───── DOCUMENT SECTION

By pleading guilty to terrorism this week, David Hicks has plastered egg all over the faces of his supporters - the naive hysterics who believe he is a tortured innocent as well as those glory-seeking civil rights lawyers who have attached themselves to his case.

The egg was coming, anyway, as the prosecution finally had an opportunity to lay out its allegations before the United States military commission in Guantanamo Bay, Cuba.

But even as they wiped the yolk from their surprised brows yesterday, apologists for the 31-year-old Muslim convert, aka Mohammed Dawood, had found another way to spin this piece of bad news to their advantage.

"There's no way that this can be seen as a genuine guilty plea," the Greens senator Bob Brown told reporters, ignoring the fact that an innocent man would do anything to have his day in court.

"[It is] simply a plea for release for exit from the inhumane Guantanamo Bay gulag."

Singing from the same songsheet were newspaper letter pages bulging with outrage: "By accepting a plea deal to escape the Guantanamo Bay hellhole, a bit player who hurt nobody becomes a self-confessed war criminal," wrote Lesley Pople of Cremorne.

Thus you see the spin: Hicks only pleaded guilty to get out of the gulag, not because he is guilty. And even if he is a teensy bit guilty he's not a big scary terrorist, like Osama bin Laden. He's just a bit player. A small fish. Which is what most terrorists are. You don't find big fish like bin Laden or Khalid Sheik Mohammed strapping on backpacks full of hydrogen peroxide.

But with Hicks pleading guilty to the charge of providing material support to a terrorist organisation, we can only hope for some respite from the mythology that has grown around him.

No more "Free David Hicks" posters in cafes across the "intellectual" suburbs. Getup! might stop running ads portraying the self-confessed terrorist with the receding hairline as a cherubic nine-year-old. It might even think about returning the $500,000 it received last year in public donations, much of which it spent on salaries and expenses, as Australian Securities and Investments Commission documents reportedly revealed last month.

Maybe now Hicks's supporters might stop referring to him as "gaunt" since courtroom artists in the prison camp have revealed how porky he has grown on meals consumed on the US taxpayer.

Maybe now his lawyers might even drop the pretence that Hicks's hair is long because he needs to wrap it around his eyes to block out an "inhumane" light in his cell 24 hours a day, even though US authorities keep saying the "security light" is so dimmed at night you can't read a book by it.

Maybe now, we can put the American system for dealing with terrorist detainees in perspective, instead of falling for the line that it is the moral equivalent of al-Qaeda.

One such line came from Steven Miles, an America bioethicist who appeared on ABC's Lateline this week complaining about conditions at Guantanamo Bay. One of the techniques was to put "nude pin-ups on the chests of prisoners, having them take them off and then match them up with pin-ups on the floor". Another interrogation tactic was to make the detainees watch movies such as Die Terrorists, Die.

──────────

__EXERCISE__.
Copy out every sentence in the piece on David Hicks's guilty plea that begins with "Maybe now". The listing is separate from the piece on David Hicks's guilty plea.

───── DATASET ENTRIES

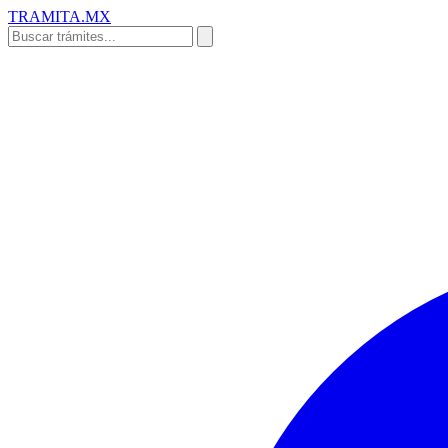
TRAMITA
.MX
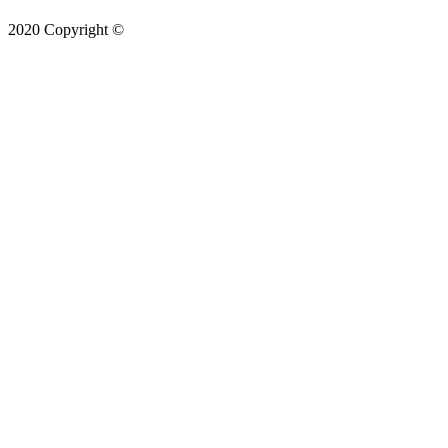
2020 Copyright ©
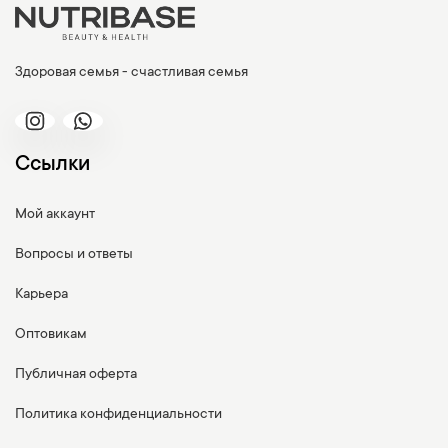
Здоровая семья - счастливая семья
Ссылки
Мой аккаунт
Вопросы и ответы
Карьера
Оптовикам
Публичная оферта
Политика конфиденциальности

──────────
───── DATASET ENTRIES

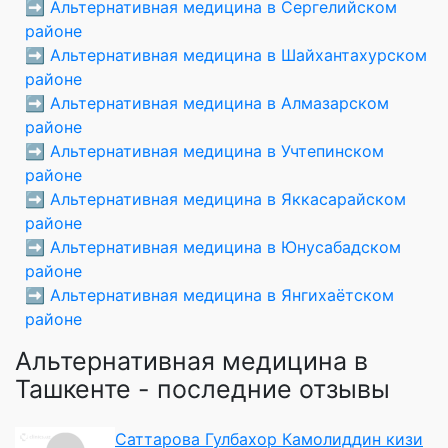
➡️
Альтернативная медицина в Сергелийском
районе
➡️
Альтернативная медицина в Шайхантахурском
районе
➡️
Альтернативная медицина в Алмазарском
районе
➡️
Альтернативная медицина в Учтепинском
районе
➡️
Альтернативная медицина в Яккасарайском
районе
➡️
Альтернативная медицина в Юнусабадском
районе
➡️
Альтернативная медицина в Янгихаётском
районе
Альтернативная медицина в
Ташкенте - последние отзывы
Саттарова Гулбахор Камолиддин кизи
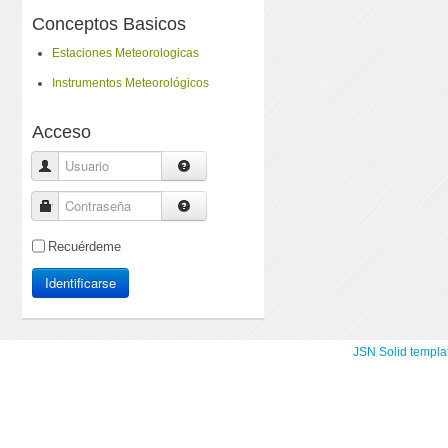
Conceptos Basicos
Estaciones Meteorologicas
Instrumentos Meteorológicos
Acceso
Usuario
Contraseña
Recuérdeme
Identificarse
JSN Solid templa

──────────

__ANSWER TO THE PROBLEM__.
Maybe now Hicks's supporters might stop referring to him as "gaunt" since courtroom artists in the prison camp have revealed how porky he has grown on meals consumed on the US taxpayer.

Maybe now his lawyers might even drop the pretence that Hicks's hair is long because he needs to wrap it around his eyes to block out an "inhumane" light in his cell 24 hours a day, even though US authorities keep saying the "security light" is so dimmed at night you can't read a book by it.

Maybe now, we can put the American system for dealing with terrorist detainees in perspective, instead of falling for the line that it is the moral equivalent of al-Qaeda.